Jones AV, Chase A, Silver RT, et al. . Nat Genet. 2009; 41:446-9.

Olcaydu D, Harutyunyan A, Jäger R, et al. . Nat Genet. 2009; 41:450-4.

Kilpivaara O, Mukherjee S, Schram AM, et al. A germline JAK2 SNP is associated with predisposition to the development of JAK2(V617F)-positive myeloproliferative neoplasms. Nat Genet. 2009;41:455-9.   Chronic myelogeneous leukemia (CML), polycythemia vera (PV), essential thrombocythemia (ET), and primary myelofibrosis (PMF) are all clonal myeloproliferative disorders (MPDs) with many similarities but distinct clinical phenotypes. Studies of the Philadelphia chromosome, an acquired chromosomal lesion associated with CML, led to the discovery of the BCR-ABL gene and its characterization as a gain-of-function mutated tyrosine kinase. BCR-ABL is highly specific for CML, facilitating accurate diagnosis and development of spectacularly successful targeted therapy. In 2002, our group discovered an acquired chromosomal lesion in PV, uniparenteral disomy of chromosome 9p.1  This work preceded the identification of JAK2V617F, another gain-of-function tyrosine kinase mutation, which is present in almost all PV patients.

The precise pathogenic role of JAK2V617F in PV is not clear since many patients with ET and PMF also have the mutation, as do a small portion of patients with other hematologic disorders, such as chronic neutrophilic leukemia and refractory anemia with ringed sideroblasts and thrombocytosis. Some compelling evidence suggests that JAK2V617F may not be the disease-initiating mutation in PV, including its absence in some patients with sporadic PV. In familial PV there is an absence of linkage to 9p, suggesting an independent germline predisposition,2  yet in familial PV, affected members can be either JAK2 V617F-negative or positive. Interestingly, in these families, individual affected members can have different MPDs (PV and ET, PV and CML, etc.).3  Furthermore, in sporadic PV, not all of the clonal PV cells are JAK2 V617F-positive.  Erythropoietin-independent erythroid colonies (BFU-Es) — a hallmark of PV — are mostly homozygous for JAK2 V617F, but some are heterozygous and others have no mutation.4  Importantly, in acute leukemic transformation of JAK2 V617F MPDs the blast cells are frequently negative for the mutation.5,6  These diverse observations strongly suggest that somatic mutation of the JAK2 gene is neither the initiating nor sole pathogenic process in PV.
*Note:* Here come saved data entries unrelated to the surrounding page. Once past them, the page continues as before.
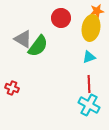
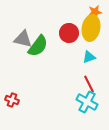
orange star: moved 2 px left, 1 px down
red circle: moved 8 px right, 15 px down
gray triangle: rotated 18 degrees counterclockwise
red line: rotated 24 degrees counterclockwise
red cross: moved 12 px down
cyan cross: moved 2 px left, 3 px up
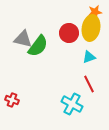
cyan cross: moved 15 px left, 2 px down
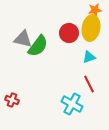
orange star: moved 2 px up
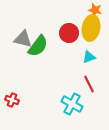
orange star: rotated 24 degrees clockwise
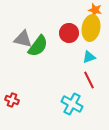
red line: moved 4 px up
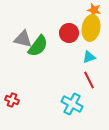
orange star: moved 1 px left
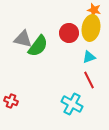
red cross: moved 1 px left, 1 px down
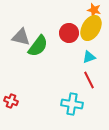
yellow ellipse: rotated 20 degrees clockwise
gray triangle: moved 2 px left, 2 px up
cyan cross: rotated 20 degrees counterclockwise
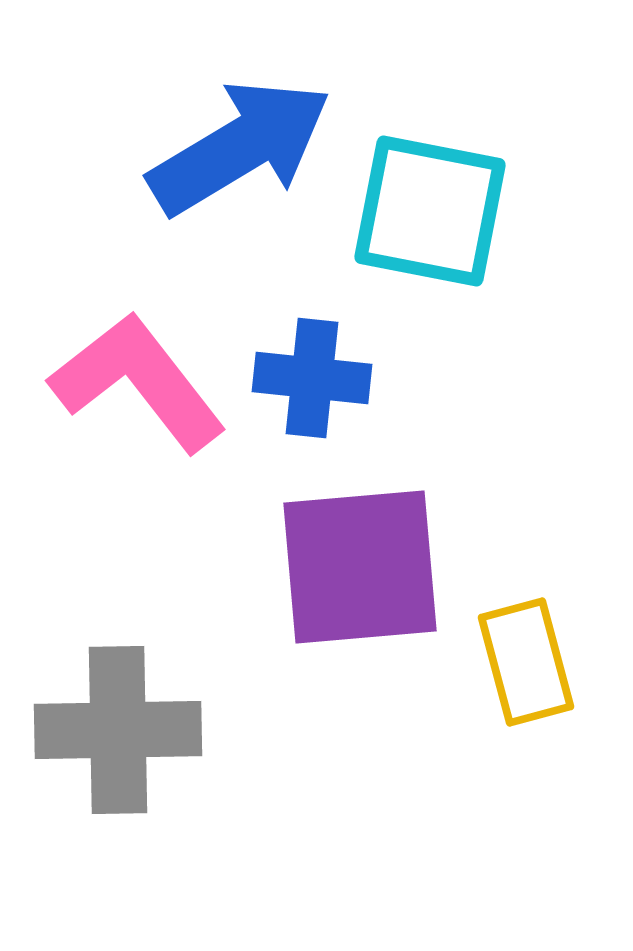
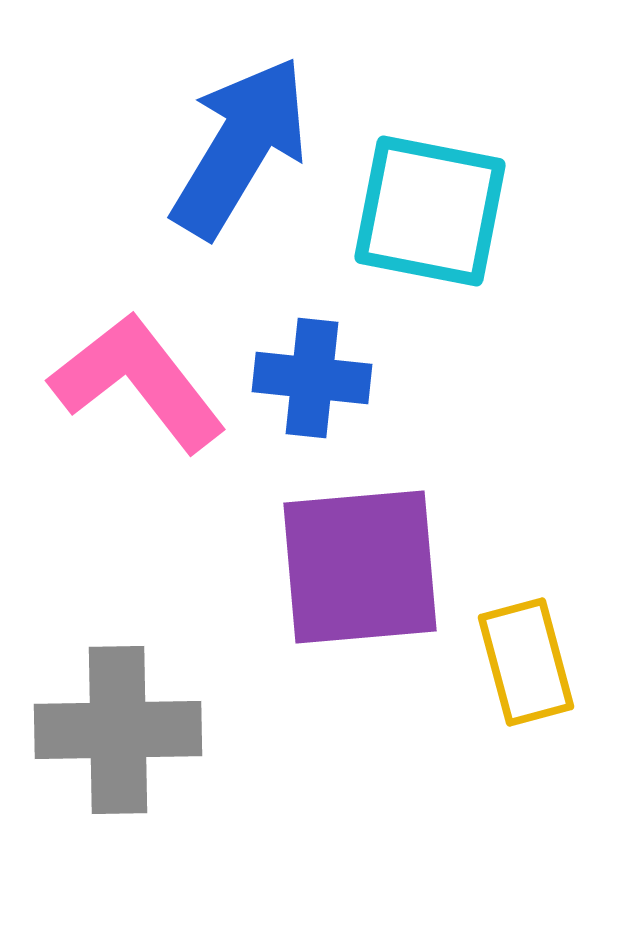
blue arrow: rotated 28 degrees counterclockwise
Three papers published simultaneously in the March issue of Nature Genetics provide an important new contribution to our understanding of PV. Remarkably, by different routes, groups led by Nicholas Cross in the UK, Robert Kralovics in Vienna, and Ross Levine in New York described the same principal finding that specific germline haplotypes of the JAK2 locus in chromosome 9p were associated with the presence of the JAK2 V617F somatic mutation in MPD cells, but not necessarily with the origin of the first clonal event of these MPDs. The haplotypes were not associated with increased JAK2 transcript levels or with augmented erythroid proliferation in vitro, suggesting that by themselves they do not contribute to the genesis of PV. Interestingly, the Cross group was able to study a family with two affected members, both having the JAK2V617F mutation, and found that one was on a specific haplotype that favors JAK2 V617F somatic mutation while the other was not. This is consistent with a previous report showing absence of linkage of familial PV to 9p.2  Kralovics and his colleagues also studied the genomic composition of individual erythroid colonies from MPD subjects and found that occurrence of the JAK2V617F mutation was independent of haplotype. Unlike the other two teams, Levine’s group reported that a specific JAK2 haplotype contributes significantly to the excess risk of JAK2V617F-positive familial MPDs, a statement needing independent confirmation.

These papers do not reveal a mechanism for the remarkable observation. As the authors stated, it is possible that genotype-specific genomic variation in the JAK2 haplotype region increases the somatic mutation rate at this locus. It has not been determined if the haplotype association is the influence of the entire haplotype or the effect of one or more specific polymorphisms. These haplotypes are not rare in the general population and an individual with these haplotypes should not be advised to have screening for JAK2V617F-positive MPD. Currently, short of allogeneic transplant, there is no curative or preventive measure for these diseases. It is my opinion that the germline haplotype configuration of 9p has now been clearly shown to increase the risk of JAK2V617F mutation in PV patients, but it does not appear to be causatively related to the initial molecular event(s) of PV.

Competing Interests

Dr. Prchal indicated no relevant conflicts of interest.